Question 2.7: Guided Analysis of Bias in Word Vectors

我们需要意识到我们的词嵌入中隐含的偏见（性别、种族、性取向等）。这种偏见可能是危险的，因为它可以通过应用这些模型的程序来强化刻板印象。

运行下面的代码单元格，来检查以下内容：（a）哪些词语与“男人”和“职业”最相似且与“女人”最不相似；（b）哪些词语与“女人”和“职业”最相似且与“男人”最不相似。
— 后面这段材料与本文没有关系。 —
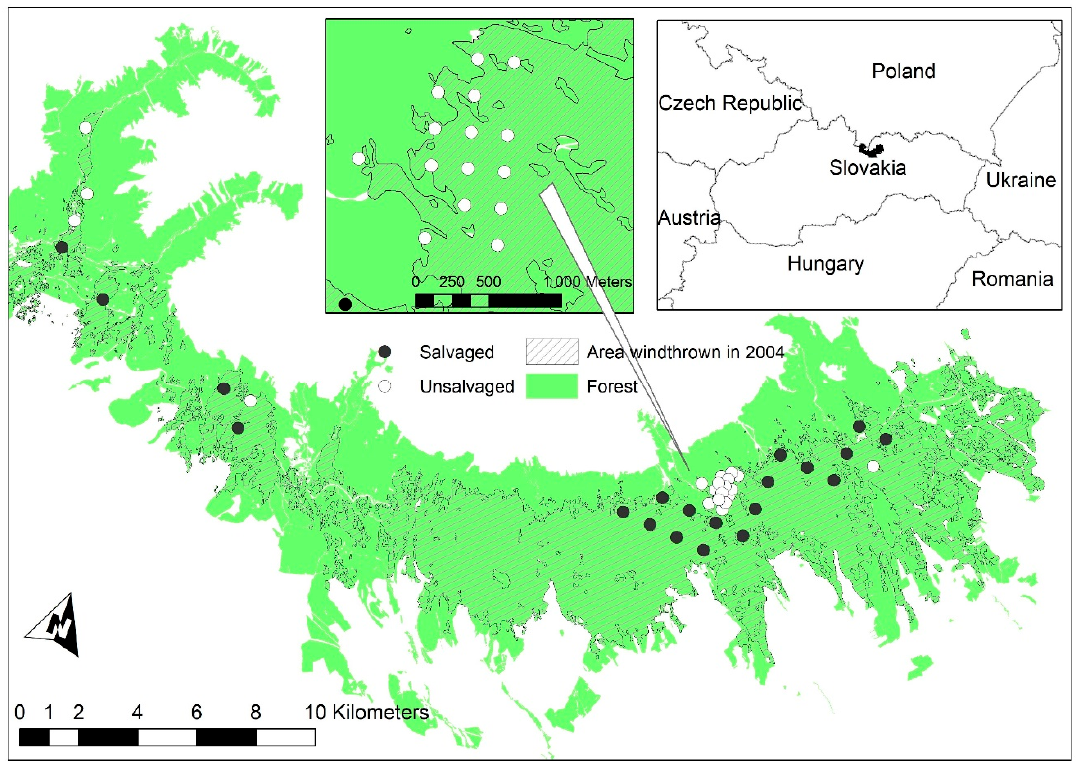
Figure 1. Forested area of the Tatra National Park (TANAP) with the area wind-thrown by the storm in November 2004 (striped) and location of monitoring spots (MSs) in salvaged (black dots) and unsalvaged (white dots) parts. Table 1. Basic site and tree characteristics of the salvaged and unsalvaged monitoring plots (the High Tatra Mts. in 2019). Monitoring Plots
指出女性相关词汇列表和男性相关词汇列表之间的差异，并解释它们是如何反映性别偏见的。

# Run this cell
# Here `positive` indicates the list of words to be similar to and `negative` indicates the list of words to be
# most dissimilar from.

pprint.pprint(wv_from_bin.most_similar(positive=['man', 'profession'], negative=['woman']))
print()
pprint.pprint(wv_from_bin.most_similar(positive=['woman', 'profession'], negative=['man']))

[('reputation', 0.5250176191329956),
 ('professions', 0.5178037881851196),
 ('skill', 0.49046966433525085),
 ('skills', 0.49005505442619324),
 ('ethic', 0.4897659420967102),
 ('business', 0.487585186958313),
 ('respected', 0.4859202802181244),
 ('practice', 0.48210465908050537),
 ('regarded', 0.4778572916984558),
 ('life', 0.4760662019252777)]

[('professions', 0.5957457423210144),
 ('practitioner', 0.4988412857055664),
 ('teaching', 0.48292139172554016),
 ('nursing', 0.48211798071861267),
 ('vocation', 0.4788966476917267),
 ('teacher', 0.47160348296165466),
 ('practicing', 0.4693780839443207),
 ('educator', 0.4652431905269623),
 ('physicians', 0.46289944648742676),
 ('professionals', 0.4601393938064575)]

Question 2.8: Independent Analysis of Bias in Word Vectors

使用 most_similar 函数来找到另一组类比对，这些类比对展示了向量中存在的某些偏见。请简要解释你发现的偏见示例。

# ------------------
# Write your implementation here.

pprint.pprint(wv_from_bin.most_similar(positive=['black','math'], negative=['asian']))
# ------------------

[('graders', 0.4807853102684021),
 ('elementary', 0.4512704312801361),
 ('teacher', 0.4432070851325989),
 ('students', 0.43790796399116516),
 ('reading', 0.4332512319087982),
 ('teachers', 0.42953428626060486),
 ('mathematics', 0.4293864667415619),
 ('classroom', 0.42626458406448364),
 ('exam', 0.4233267903327942),
 ('school', 0.42323949933052063)]

Question 2.9: Thinking About Bias

a. 解释一个词向量中产生偏见的途径。简要描述一个实际例子，展示这种偏见的来源。你的实际例子应专注于词向量，而不是其他人工智能系统中的偏见（例如，ChatGPT）。

b. 你可以使用一种方法来减轻词向量所展示的偏见。这种方法的一个真实世界的例子是什么？简要描述一下这个例子。